### Work request
Once the images are set aside, return every entry exactly.

'''

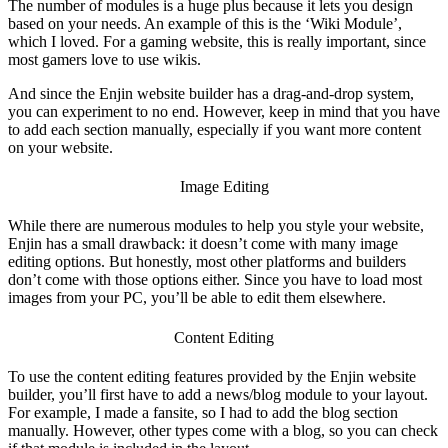
The number of modules is a huge plus because it lets you design
based on your needs. An example of this is the ‘Wiki Module’,
which I loved. For a gaming website, this is really important, since
most gamers love to use wikis.
And since the
Enjin website builder
has a drag-and-drop system,
you can experiment to no end. However, keep in mind that you have
to add each section manually, especially if you want more content
on your website.
Image Editing
While there are numerous modules to help you style your website,
Enjin has a small drawback: it doesn’t come with many image
editing options. But honestly, most other platforms and builders
don’t come with those options either. Since you have to load most
images from your PC, you’ll be able to edit them elsewhere.
Content Editing
To use the content editing features provided by the
Enjin website
builder
, you’ll first have to add a news/blog module to your layout.
For example, I made a fansite, so I had to add the blog section
manually. However, other types come with a blog, so you can check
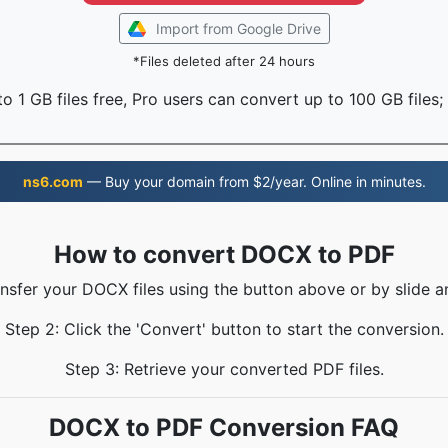
Import from Google Drive
*Files deleted after 24 hours
o 1 GB files free, Pro users can convert up to 100 GB files;
ns6.com
— Buy your domain from $2/year. Online in minutes.
How to convert DOCX to PDF
ansfer your DOCX files using the button above or by slide a
Step 2: Click the 'Convert' button to start the conversion.
Step 3: Retrieve your converted PDF files.
DOCX to PDF Conversion FAQ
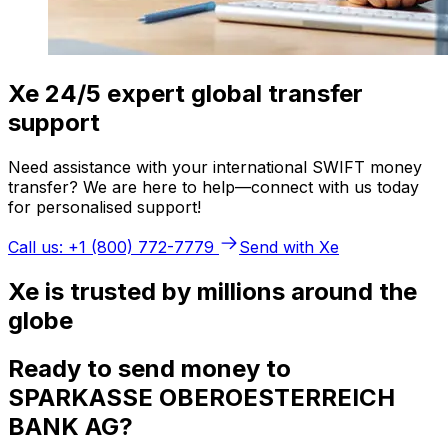
Xe 24/5 expert global transfer
support
Need assistance with your international SWIFT money
transfer? We are here to help—connect with us today
for personalised support!
Call us: +1 (800) 772-7779
Send with Xe
Xe is trusted by millions around the
globe
Ready to send money to
SPARKASSE OBEROESTERREICH
BANK AG?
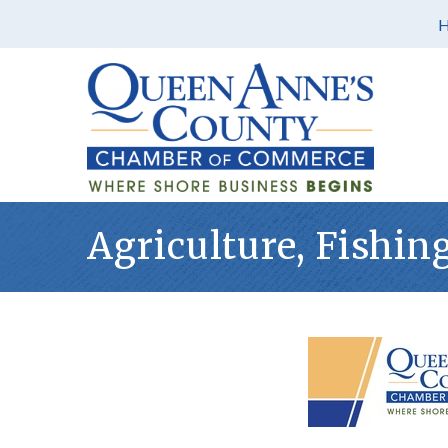
Agriculture, Fishin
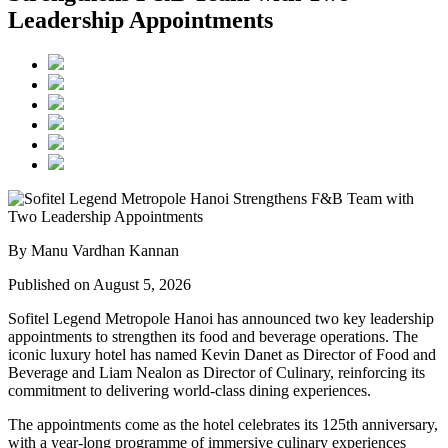
Leadership Appointments
By Manu Vardhan Kannan
Published on August 5, 2026
Sofitel Legend Metropole Hanoi has announced two key leadership
appointments to strengthen its food and beverage operations. The
iconic luxury hotel has named
Kevin Danet
as
Director of Food and
Beverage
and
Liam Nealon
as
Director of Culinary
, reinforcing its
commitment to delivering world-class dining experiences.
The appointments come as the hotel celebrates its
125th anniversary
,
with a year-long programme of immersive culinary experiences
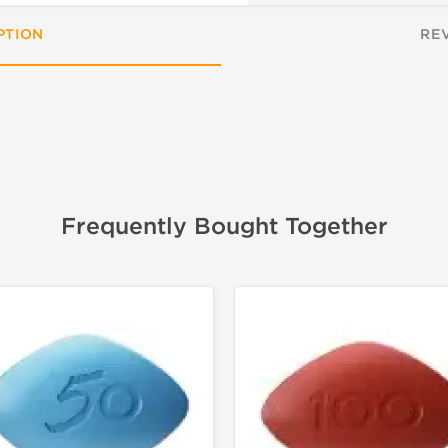
PTION
RE
Frequently Bought Together
📦 Domestic &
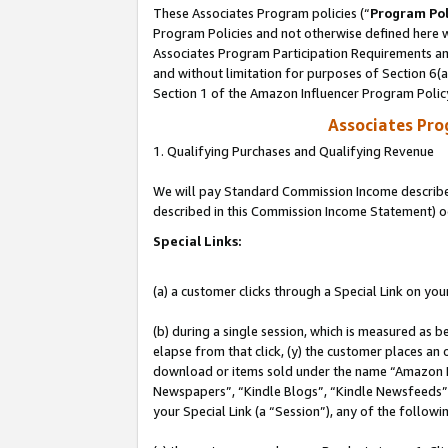
These Associates Program policies (“
Program Pol
Program Policies and not otherwise defined here wi
Associates Program Participation Requirements and
and without limitation for purposes of Section 6(
Section 1 of the Amazon Influencer Program Polic
Associates Pr
1. Qualifying Purchases and Qualifying Revenue
We will pay Standard Commission Income described 
described in this Commission Income Statement) o
Special Links:
(a) a customer clicks through a Special Link on you
(b) during a single session, which is measured as b
elapse from that click, (y) the customer places an
download or items sold under the name “Amazon M
Newspapers”, “Kindle Blogs”, “Kindle Newsfeeds”, o
your Special Link (a “Session”), any of the follow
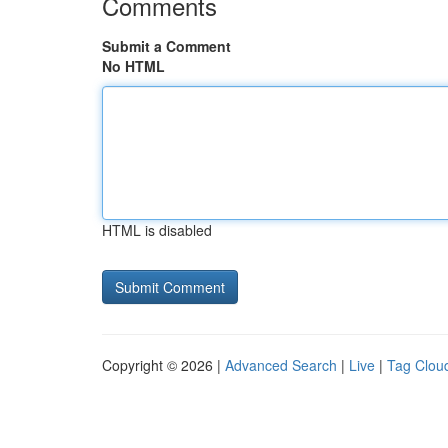
Comments
Submit a Comment
No HTML
HTML is disabled
Copyright © 2026 |
Advanced Search
|
Live
|
Tag Clou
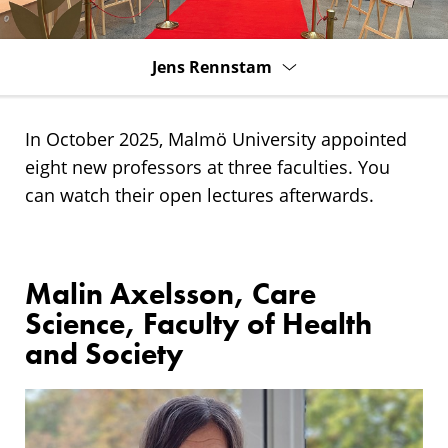
Jens Rennstam
In October 2025, Malmö University appointed
eight new professors at three faculties. You
can watch their open lectures afterwards.
Malin Axelsson, Care
Science, Faculty of Health
and Society
Research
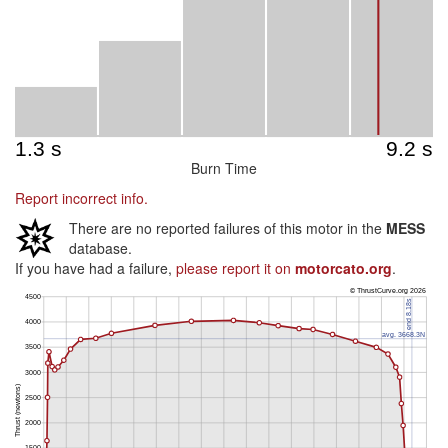
Burn Time
Report incorrect info.
There are no reported failures of this motor in the
MESS
database.
If you have had a failure,
please report it on
motorcato.org
.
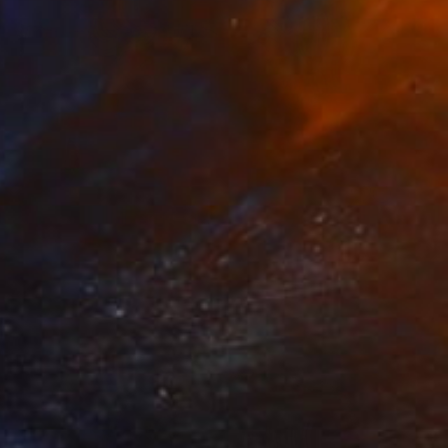
NOT AVAILABLE
"The Daisy" Mixed Media
Llinos Owen
Textile on Soft (Yarn, Cotton, Fabric)
22.8 x 24.4 in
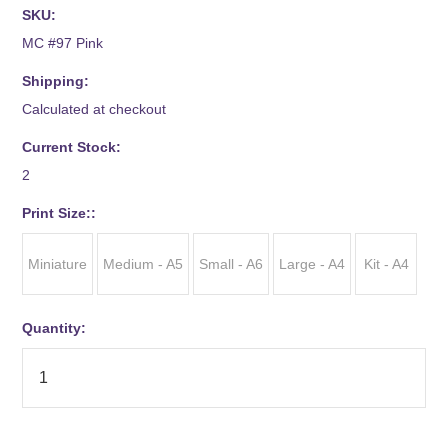
SKU:
MC #97 Pink
Shipping:
Calculated at checkout
Current Stock:
2
*
Print Size::
Miniature
Medium - A5
Small - A6
Large - A4
Kit - A4
Quantity:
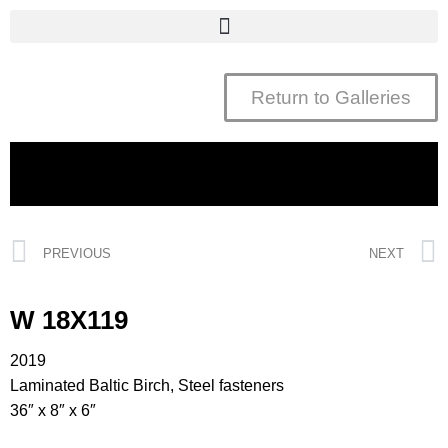
Return to Galleries
PREVIOUS
NEXT
W 18X119
2019
Laminated Baltic Birch, Steel fasteners
36″ x 8″ x 6″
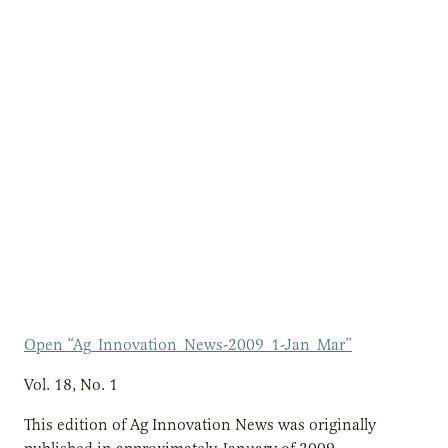
Open “Ag_Innovation_News-2009_1-Jan_Mar”
Vol. 18, No. 1
This edition of Ag Innovation News was originally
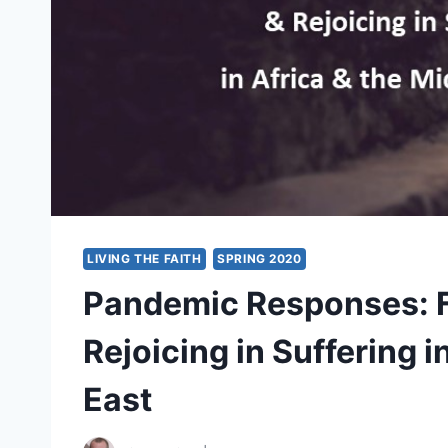
LIVING THE FAITH
SPRING 2020
Pandemic Responses: F
Rejoicing in Suffering i
East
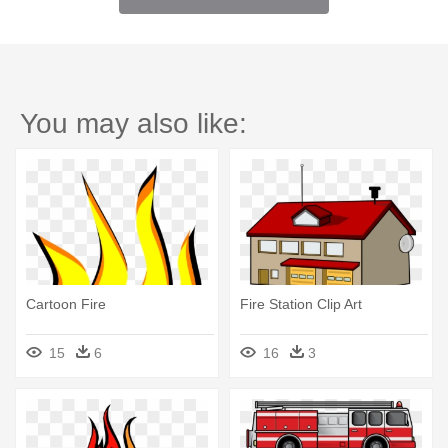
You may also like:
Cartoon Fire
Fire Station Clip Art
15
6
16
3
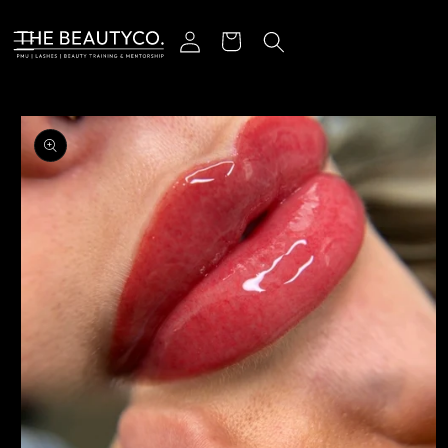
Skip to content
Log in
Cart
o product information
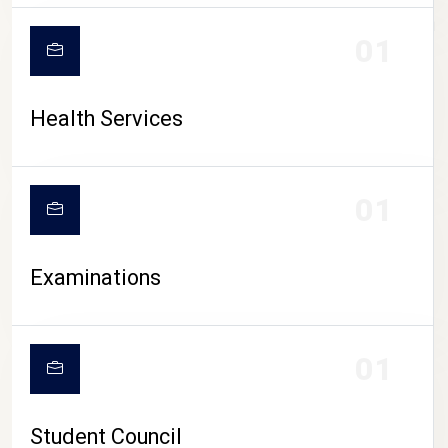
CAMPUS LIFE
01
Health Services
01
Examinations
01
Student Council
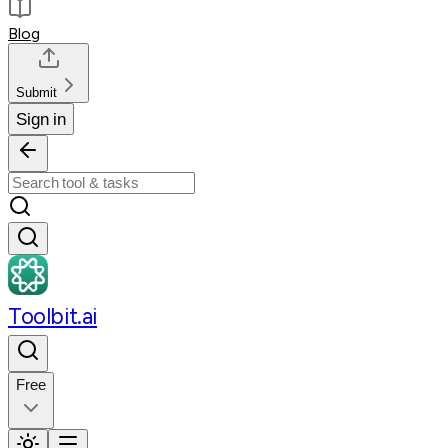
Blog
Submit
Sign in
Toolbit.ai
Free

'''

### Response to this exercise
The number of modules is a huge plus because it lets you design
based on your needs. An example of this is the ‘Wiki Module’,
which I loved. For a gaming website, this is really important, since
most gamers love to use wikis.
And since the
Enjin website builder
has a drag-and-drop system,
you can experiment to no end. However, keep in mind that you have
to add each section manually, especially if you want more content
on your website.
Image Editing
While there are numerous modules to help you style your website,
Enjin has a small drawback: it doesn’t come with many image
editing options. But honestly, most other platforms and builders
don’t come with those options either. Since you have to load most
images from your PC, you’ll be able to edit them elsewhere.
Content Editing
To use the content editing features provided by the
Enjin website
builder
, you’ll first have to add a news/blog module to your layout.
For example, I made a fansite, so I had to add the blog section
manually. However, other types come with a blog, so you can check
Import from Google Drive
*Files deleted after 24 hours
o 1 GB files free, Pro users can convert up to 100 GB files;
ns6.com
— Buy your domain from $2/year. Online in minutes.
How to convert DOCX to PDF
ansfer your DOCX files using the button above or by slide a
Step 2: Click the 'Convert' button to start the conversion.
Step 3: Retrieve your converted PDF files.
DOCX to PDF Conversion FAQ
Xe 24/5 expert global transfer
support
Need assistance with your international SWIFT money
transfer? We are here to help—connect with us today
for personalised support!
Call us: +1 (800) 772-7779
Send with Xe
Xe is trusted by millions around the
globe
Ready to send money to
SPARKASSE OBEROESTERREICH
BANK AG?
Agriculture, Fishin
Leadership Appointments
By Manu Vardhan Kannan
Published on August 5, 2026
Sofitel Legend Metropole Hanoi has announced two key leadership
appointments to strengthen its food and beverage operations. The
iconic luxury hotel has named
Kevin Danet
as
Director of Food and
Beverage
and
Liam Nealon
as
Director of Culinary
, reinforcing its
commitment to delivering world-class dining experiences.
The appointments come as the hotel celebrates its
125th anniversary
,
with a year-long programme of immersive culinary experiences
PTION
RE
Frequently Bought Together
📦 Domestic &
These Associates Program policies (“
Program Pol
Program Policies and not otherwise defined here wi
Associates Program Participation Requirements and
and without limitation for purposes of Section 6(
Section 1 of the Amazon Influencer Program Polic
Associates Pr
1. Qualifying Purchases and Qualifying Revenue
We will pay Standard Commission Income described 
described in this Commission Income Statement) o
Special Links:
(a) a customer clicks through a Special Link on you
(b) during a single session, which is measured as b
elapse from that click, (y) the customer places an
download or items sold under the name “Amazon M
Newspapers”, “Kindle Blogs”, “Kindle Newsfeeds”, o
your Special Link (a “Session”), any of the follow
Comments
Submit a Comment
No HTML
HTML is disabled
Copyright © 2026 |
Advanced Search
|
Live
|
Tag Clou
Jens Rennstam
In October 2025, Malmö University appointed
eight new professors at three faculties. You
can watch their open lectures afterwards.
Malin Axelsson, Care
Science, Faculty of Health
and Society
Research
Burn Time
Report incorrect info.
There are no reported failures of this motor in the
MESS
database.
If you have had a failure,
please report it on
motorcato.org
.
NOT AVAILABLE
"The Daisy" Mixed Media
Llinos Owen
Textile on Soft (Yarn, Cotton, Fabric)
22.8 x 24.4 in
SKU:
MC #97 Pink
Shipping:
Calculated at checkout
Current Stock:
2
*
Print Size::
Miniature
Medium - A5
Small - A6
Large - A4
Kit - A4
Quantity:
Return to Galleries
PREVIOUS
NEXT
W 18X119
2019
Laminated Baltic Birch, Steel fasteners
36″ x 8″ x 6″
Open “Ag_Innovation_News-2009_1-Jan_Mar”
Vol. 18, No. 1
This edition of Ag Innovation News was originally
LIVING THE FAITH
SPRING 2020
Pandemic Responses: F
Rejoicing in Suffering i
East
You may also like:
Cartoon Fire
Fire Station Clip Art
15
6
16
3
Skip to content
Log in
Cart
o product information
CAMPUS LIFE
01
Health Services
01
Examinations
01
Student Council
Blog
Submit
Sign in
Toolbit.ai
Free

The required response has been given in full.